A Waymo autonomous vehicle hit a child near a Santa Monica elementary school last week, the company and federal regulators said Thursday.
The crash happened at the school’s drop-off time on Jan. 23. The child ran into the street from behind a double-parked SUV, officials said. The Waymo detected the child and braked, slowing itself to 6 mph before impact, the company said in a blog post outlining the incident.
The company, part of Google parent Alphabet, said the child walked to the sidewalk and Waymo called 911. The victim was not identified.
The safety of autonomous vehicles is under intense scrutiny as Waymo and its competitors deploy robotic taxis to cities across the country. Waymo has established itself as the industry leader, expanding into more cities last year and preparing to launchin others over the coming months. The company says it provided 15 million rides last year.

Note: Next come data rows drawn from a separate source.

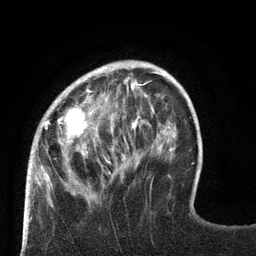
Breast MRI (dynamic contrast-enhanced), one axial slice. Slice 21 of 80 in the series (ordered by position). Cropped to one breast. Dynamic contrast-enhanced series, time point 2 of 8 at this slice position (early post-contrast). 3 T. TE 2.1 ms, TR 4.7 ms. 256 × 256 image matrix, field of view 170 × 170 mm. Female patient.
Outlined on this slice (semi-automatic segmentation, software-assisted and operator-edited):
- enhancing-tissue mask used for the functional tumour volume (all voxels passing the contrast-enhancement thresholds inside the analysis volume; usually the tumour): bounding box <27,64,126,189> (left, top, right, bottom; pixels)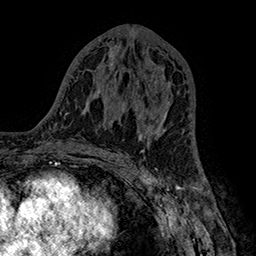
Breast MRI (dynamic contrast-enhanced), one axial slice. Slice 80 of 160 in the series (ordered by position). Cropped to one breast. Dynamic contrast-enhanced series, time point 2 of 7 at this slice position (early post-contrast). 1.5 T. TE 2.8 ms, TR 5.4 ms. 256 × 256 image matrix, field of view 180 × 180 mm. Female patient.
Structures marked on this image (semi-automatic segmentation, software-assisted and operator-edited):
- enhancing-tissue mask used for the functional tumour volume (all voxels passing the contrast-enhancement thresholds inside the analysis volume; usually the tumour): bounding box [x1, y1, x2, y2] px = [136, 107, 168, 140]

The company says its data shows that its systems reduce injury-causing crashes by 81 percent, although it has still driven relatively few miles compared with humans.
Autonomous vehicles have struggled in some instances to pick up on the kinds of visual cues that people rely on to navigate in their cars. But their arrays of sensors and computerized brains can also give them superhuman abilities. In the Santa Monica case, Waymo said a human driver would probably have hit the child at a higher speed. That difference, the company said, is “a demonstration of the material safety benefit of the Waymo Driver.”
The National Highway Traffic Safety Administration, the federal vehicle safety regulator, said it would examine the California crash to determine whether the vehicle “exercised appropriate caution given, among other things, its proximity to the elementary school during drop off hours.” Waymo said it would cooperate with the investigation.
The crash happened the same day that the independent National Transportation Safety Board said it was opening an investigation into Waymo’s behavior around stopped school buses in Austin. School district officials said in November that they had documented 19 cases of Waymos “illegally and dangerously” passing buses.